§ ASSIGNED TASK
Pull every line with "Melissa" from the data below and copy it.

^^^^^^^^^^^^^^^^

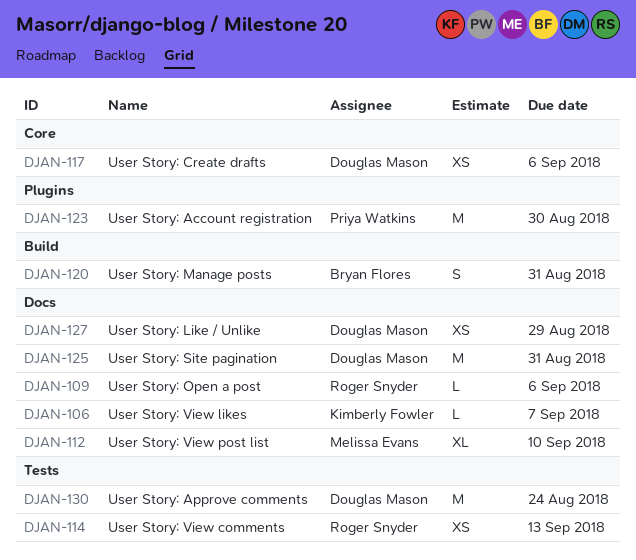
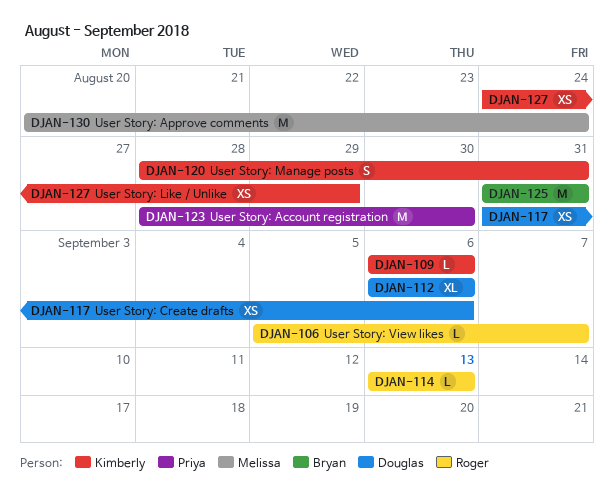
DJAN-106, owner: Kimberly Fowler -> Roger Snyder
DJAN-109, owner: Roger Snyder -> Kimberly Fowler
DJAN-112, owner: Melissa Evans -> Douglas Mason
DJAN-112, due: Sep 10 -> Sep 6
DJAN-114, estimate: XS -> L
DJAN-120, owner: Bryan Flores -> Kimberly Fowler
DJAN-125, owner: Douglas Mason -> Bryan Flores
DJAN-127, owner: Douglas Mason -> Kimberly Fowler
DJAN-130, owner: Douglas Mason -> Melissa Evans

^^^^^^^^^^^^^^^^

§ ANSWER TO THIS TASK
DJAN-112, owner: Melissa Evans -> Douglas Mason
DJAN-130, owner: Douglas Mason -> Melissa Evans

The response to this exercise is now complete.